Nature or nurture? Who cares? A good kiss is an unbeatable exchange of emotion, sensation, pleasure and euphoria. It may even keep you alive: Scientists in the 1980s discovered that men who kissed their wives before they left for work were less likely to crash their cars.

The culture of kissing

CINEMA

The first screen kiss occurred in the 1896 film The Kiss, and was undertaken by the actors John C. Rice and May Irwin. Since then, the popularity of onscreen kisses has gone ever upward. Despite an unwritten rule restricting kiss length to no more than three seconds, Jane Wyman and Regis Tommey kissed for three minutes and five seconds in the 1941 You're in the Army Now, presumably as part of the war effort. The screen kiss was as big a star in Cinema Paradiso when the hero Toto finds a roll of kisses spliced from films by an over-zealous priest as Philippe Noiret. The kiss is now as banal as a handshake in most Hollywood products, but not so in Bollywood, where a standard device to denote kissing used to be to cut the scene to two flowers touching or, more racily, a bee sucking nectar from a flower. Kisses are now more common but remain a sensitive issue: Bollywood megastars Hrithik Roshan and Aishwarya Rai were threatened with court action (later dropped) for allegedly kissing too passionately in the hit film Dhoom 2.

THE KISS AS GREETING

In the UK, it caught on in the 1980s, perhaps from teenagers who had been on French exchanges supposedly of language but actually of kissing greetings. Twenty years on, the affectionate kiss of greeting is as common as chips, though it has brought with it the social awkwardness common to the French, who kiss twice in the north, three times in the south and Belgium and four times in Paris, but only among certain classes. Such confusion means the French have had to perfect the inconspicuous cheek-hover (the Italians make it easier by handshaking first, and pulling you in).

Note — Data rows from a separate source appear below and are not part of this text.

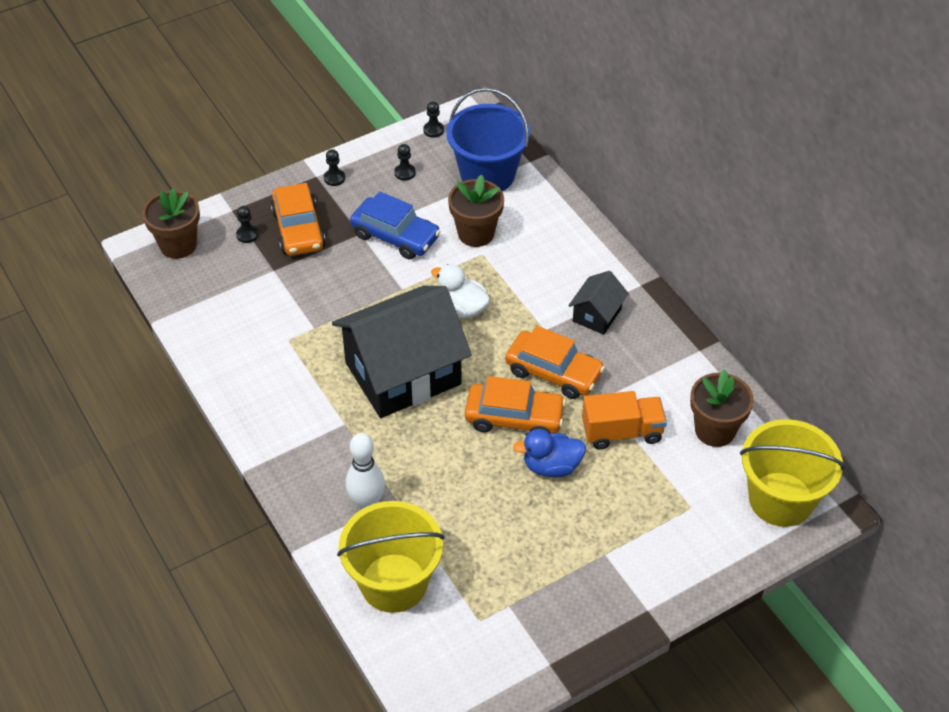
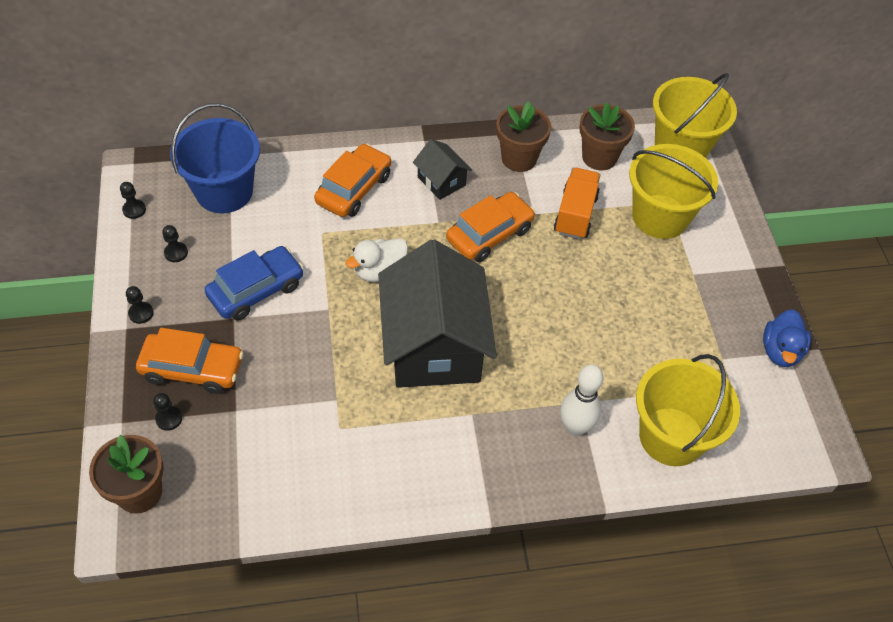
camera: 70 degrees left, 5 degrees up
(476, 233) = (293, 227): brown flower pot -> brown flower pot (519, 158)
(514, 418) = (526, 280): orange car -> orange car (354, 189)
(551, 466) = (590, 275): blue duck -> blue duck (780, 351)
(665, 505) = (660, 216): none -> yellow bucket

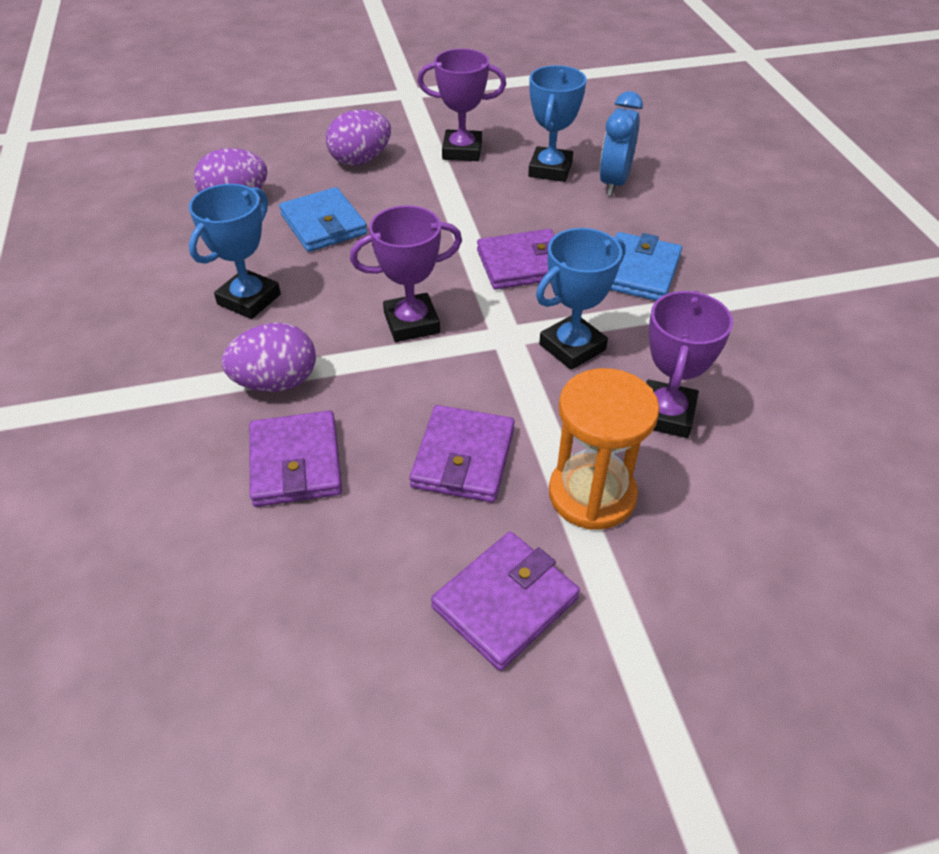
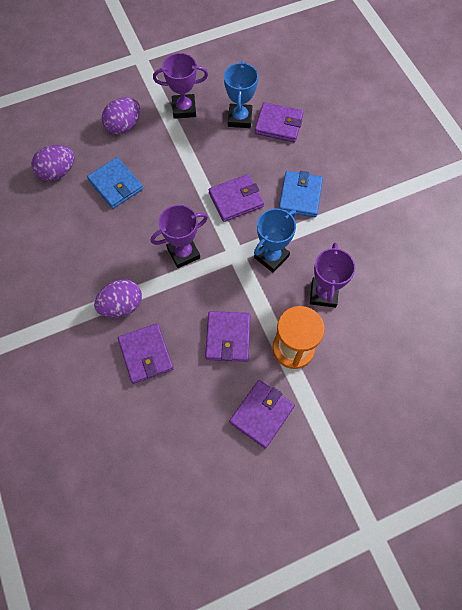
camera: 10 degrees left, 20 degrees up
(249, 299) = (89, 250): blue trophy -> none
(614, 182) = (279, 124): blue clock -> purple wallet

Male cheek kissing is still confined to Arabs and Persians, people who have spent too much time in France, Slavs, and some gay men; but give it time. After all, we've had practice: When the Dutch intellectual Erasmus visited London in 1499, he found us shocking. "Wherever you come you are received with a kiss by all; when you take your leave you are dismissed with kisses; you return, kisses are repeated ... Should they meet you anywhere, kisses in abundance; in fine, where you moves there is nothing but kisses."